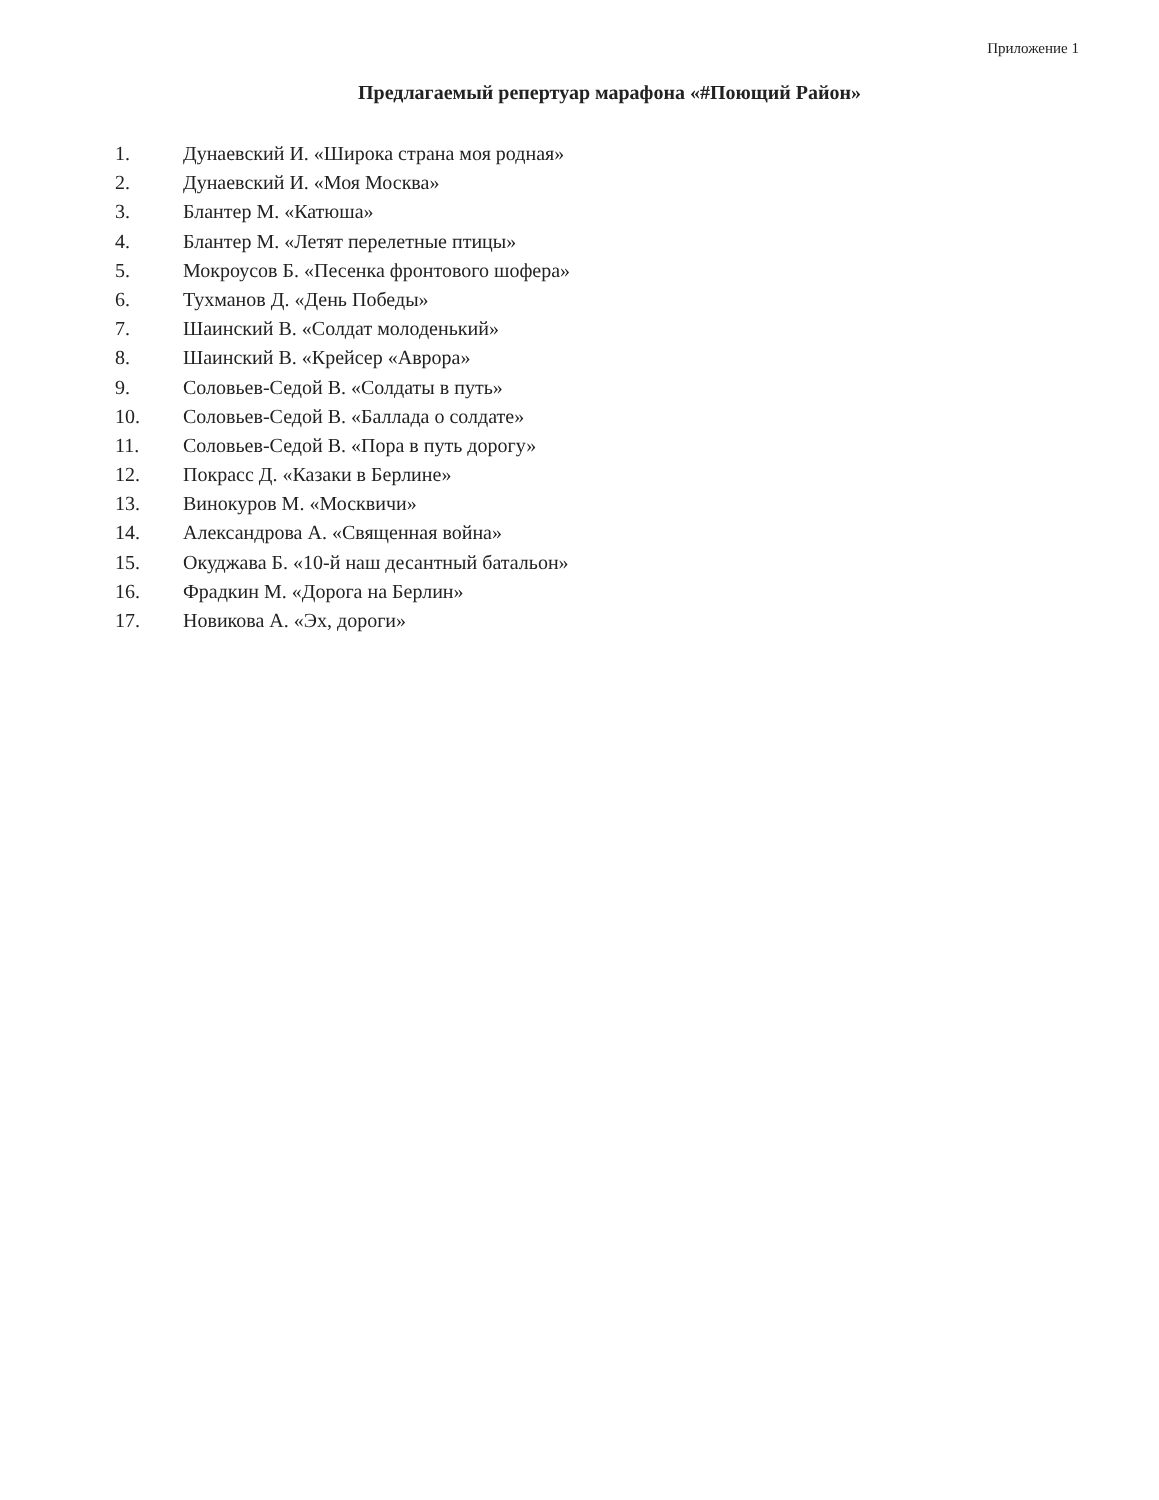Приложение 1
Предлагаемый репертуар марафона «#Поющий Район»
1. Дунаевский И. «Широка страна моя родная»
2. Дунаевский И. «Моя Москва»
3. Блантер М. «Катюша»
4. Блантер М. «Летят перелетные птицы»
5. Мокроусов Б. «Песенка фронтового шофера»
6. Тухманов Д. «День Победы»
7. Шаинский В. «Солдат молоденький»
8. Шаинский В. «Крейсер «Аврора»
9. Соловьев-Седой В. «Солдаты в путь»
10. Соловьев-Седой В. «Баллада о солдате»
11. Соловьев-Седой В. «Пора в путь дорогу»
12. Покрасс Д. «Казаки в Берлине»
13. Винокуров М. «Москвичи»
14. Александрова А. «Священная война»
15. Окуджава Б. «10-й наш десантный батальон»
16. Фрадкин М. «Дорога на Берлин»
17. Новикова А. «Эх, дороги»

| TRY IT |
Take every line from the records above that has the word "Дунаевский" and copy it.

| YOUR SOLUTION |
1. Дунаевский И. «Широка страна моя родная»
2. Дунаевский И. «Моя Москва»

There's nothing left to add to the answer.